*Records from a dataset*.
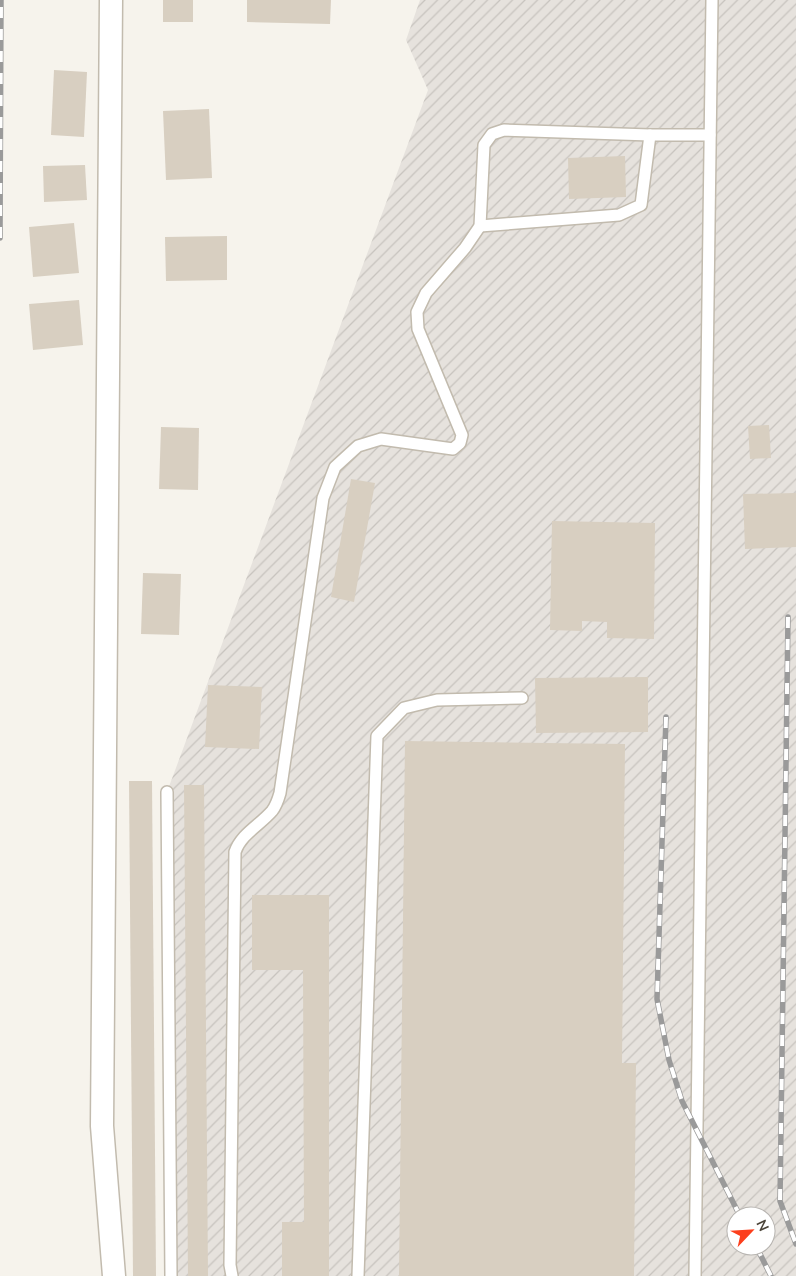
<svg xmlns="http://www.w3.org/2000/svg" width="796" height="1276" font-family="Mulish,sans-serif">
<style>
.industrial{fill:url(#industrial-furrows);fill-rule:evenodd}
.building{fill:#d8cfc1}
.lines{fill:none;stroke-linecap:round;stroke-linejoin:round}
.service-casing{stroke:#c2bbae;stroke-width:14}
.minor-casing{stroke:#c2bbae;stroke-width:25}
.service{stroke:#fff;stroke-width:11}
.minor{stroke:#fff;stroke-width:22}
.rail-casing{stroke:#9a9a9a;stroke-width:5.5}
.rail{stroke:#fff;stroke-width:4;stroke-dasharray:11;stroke-linecap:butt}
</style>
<defs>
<pattern id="industrial-furrows" width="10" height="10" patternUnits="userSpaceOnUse" patternTransform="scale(1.25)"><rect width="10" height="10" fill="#e6e2dd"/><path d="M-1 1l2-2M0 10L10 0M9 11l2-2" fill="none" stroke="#c7c3be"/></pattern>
</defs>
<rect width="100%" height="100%" fill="#f6f3ec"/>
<path class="industrial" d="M420,0H796V1276H168L167,792L428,90L406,40ZM736,1216H766V1246H736Z"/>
<g class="building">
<rect x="163" y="0" width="30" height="22"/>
<path d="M247,0H331L330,24L247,22Z"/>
<path d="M54,70L87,72L84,137L51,135Z"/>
<path d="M209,109L212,178L166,180L163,111Z"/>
<path d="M625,156L626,197L569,199L568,158Z"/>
<path d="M85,165L87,200L44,202L43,166Z"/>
<path d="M74,223L79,273L33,277L29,227Z"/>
<path d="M227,236V280L166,281L165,237Z"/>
<path d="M79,300L83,345L33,350L29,304Z"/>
<path d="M769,425L771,458L750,459L748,426Z"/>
<path d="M161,427L199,428L198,490L159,489Z"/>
<path d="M351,479L375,483L354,602L331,597Z"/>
<path d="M796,493V547L745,549L743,494Z"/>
<path d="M552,521L655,523L654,639L607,638V622L582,621V631L550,630Z"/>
<path d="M143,573L181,574L179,635L141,634Z"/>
<path d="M648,677V732L536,733L535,678Z"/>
<path d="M208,685L262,687L259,749L205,747Z"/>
<path d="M405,741L625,744L622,1063H636L634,1276H399Z"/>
<path d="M129,781H152L156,1276H133Z"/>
<path d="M184,785H204L208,1276H188Z"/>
<path d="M252,895H329V1276H282V1222H304L303,970H252Z"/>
</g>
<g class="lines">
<defs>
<g id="service">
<path d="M480,226L619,215L641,205L650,135"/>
<path d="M167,792L171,1276"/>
<path d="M232,1276L230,1265L235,852C241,834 260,825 272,811C276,806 278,800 280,793L323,498L335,467L358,446L381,439L453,449L460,443L462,435L418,329L417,312L426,293L465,248L480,226L484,145L492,134L504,130L650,135H710"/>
<path d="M358,1276L377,736L404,708L437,700L522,698"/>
<path d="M695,1276L712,0"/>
</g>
<path id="minor" d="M111,0L102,1126L114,1276"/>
</defs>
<use href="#service" class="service-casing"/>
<use href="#minor" class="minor-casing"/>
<use href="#service" class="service"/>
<use href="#minor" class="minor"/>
<defs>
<g id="rail">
<path d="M0,238L1,0"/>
<path d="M788,617L780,1201L796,1244"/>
<path d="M666,717L657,999L669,1060L682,1101L740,1216"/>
<path d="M756,1246L771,1276"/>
</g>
</defs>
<use href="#rail" class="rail-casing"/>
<use href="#rail" class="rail"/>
</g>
<g transform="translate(751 1231) rotate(65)"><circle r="24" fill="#ffffff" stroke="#b7b4b0"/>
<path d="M0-4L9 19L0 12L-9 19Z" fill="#fc3f1d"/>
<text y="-8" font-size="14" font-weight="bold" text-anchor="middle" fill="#4b4439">N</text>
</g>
</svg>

*PROBLEM*.
Give back the records exactly, minus any pictures.

*RESULT OF THIS TASK*.
<svg xmlns="http://www.w3.org/2000/svg" width="796" height="1276" font-family="Mulish,sans-serif">
<style>
.industrial{fill:url(#industrial-furrows);fill-rule:evenodd}
.building{fill:#d8cfc1}
.lines{fill:none;stroke-linecap:round;stroke-linejoin:round}
.service-casing{stroke:#c2bbae;stroke-width:14}
.minor-casing{stroke:#c2bbae;stroke-width:25}
.service{stroke:#fff;stroke-width:11}
.minor{stroke:#fff;stroke-width:22}
.rail-casing{stroke:#9a9a9a;stroke-width:5.5}
.rail{stroke:#fff;stroke-width:4;stroke-dasharray:11;stroke-linecap:butt}
</style>
<defs>
<pattern id="industrial-furrows" width="10" height="10" patternUnits="userSpaceOnUse" patternTransform="scale(1.25)"><rect width="10" height="10" fill="#e6e2dd"/><path d="M-1 1l2-2M0 10L10 0M9 11l2-2" fill="none" stroke="#c7c3be"/></pattern>
</defs>
<rect width="100%" height="100%" fill="#f6f3ec"/>
<path class="industrial" d="M420,0H796V1276H168L167,792L428,90L406,40ZM736,1216H766V1246H736Z"/>
<g class="building">
<rect x="163" y="0" width="30" height="22"/>
<path d="M247,0H331L330,24L247,22Z"/>
<path d="M54,70L87,72L84,137L51,135Z"/>
<path d="M209,109L212,178L166,180L163,111Z"/>
<path d="M625,156L626,197L569,199L568,158Z"/>
<path d="M85,165L87,200L44,202L43,166Z"/>
<path d="M74,223L79,273L33,277L29,227Z"/>
<path d="M227,236V280L166,281L165,237Z"/>
<path d="M79,300L83,345L33,350L29,304Z"/>
<path d="M769,425L771,458L750,459L748,426Z"/>
<path d="M161,427L199,428L198,490L159,489Z"/>
<path d="M351,479L375,483L354,602L331,597Z"/>
<path d="M796,493V547L745,549L743,494Z"/>
<path d="M552,521L655,523L654,639L607,638V622L582,621V631L550,630Z"/>
<path d="M143,573L181,574L179,635L141,634Z"/>
<path d="M648,677V732L536,733L535,678Z"/>
<path d="M208,685L262,687L259,749L205,747Z"/>
<path d="M405,741L625,744L622,1063H636L634,1276H399Z"/>
<path d="M129,781H152L156,1276H133Z"/>
<path d="M184,785H204L208,1276H188Z"/>
<path d="M252,895H329V1276H282V1222H304L303,970H252Z"/>
</g>
<g class="lines">
<defs>
<g id="service">
<path d="M480,226L619,215L641,205L650,135"/>
<path d="M167,792L171,1276"/>
<path d="M232,1276L230,1265L235,852C241,834 260,825 272,811C276,806 278,800 280,793L323,498L335,467L358,446L381,439L453,449L460,443L462,435L418,329L417,312L426,293L465,248L480,226L484,145L492,134L504,130L650,135H710"/>
<path d="M358,1276L377,736L404,708L437,700L522,698"/>
<path d="M695,1276L712,0"/>
</g>
<path id="minor" d="M111,0L102,1126L114,1276"/>
</defs>
<use href="#service" class="service-casing"/>
<use href="#minor" class="minor-casing"/>
<use href="#service" class="service"/>
<use href="#minor" class="minor"/>
<defs>
<g id="rail">
<path d="M0,238L1,0"/>
<path d="M788,617L780,1201L796,1244"/>
<path d="M666,717L657,999L669,1060L682,1101L740,1216"/>
<path d="M756,1246L771,1276"/>
</g>
</defs>
<use href="#rail" class="rail-casing"/>
<use href="#rail" class="rail"/>
</g>
<g transform="translate(751 1231) rotate(65)"><circle r="24" fill="#ffffff" stroke="#b7b4b0"/>
<path d="M0-4L9 19L0 12L-9 19Z" fill="#fc3f1d"/>
<text y="-8" font-size="14" font-weight="bold" text-anchor="middle" fill="#4b4439">N</text>
</g>
</svg>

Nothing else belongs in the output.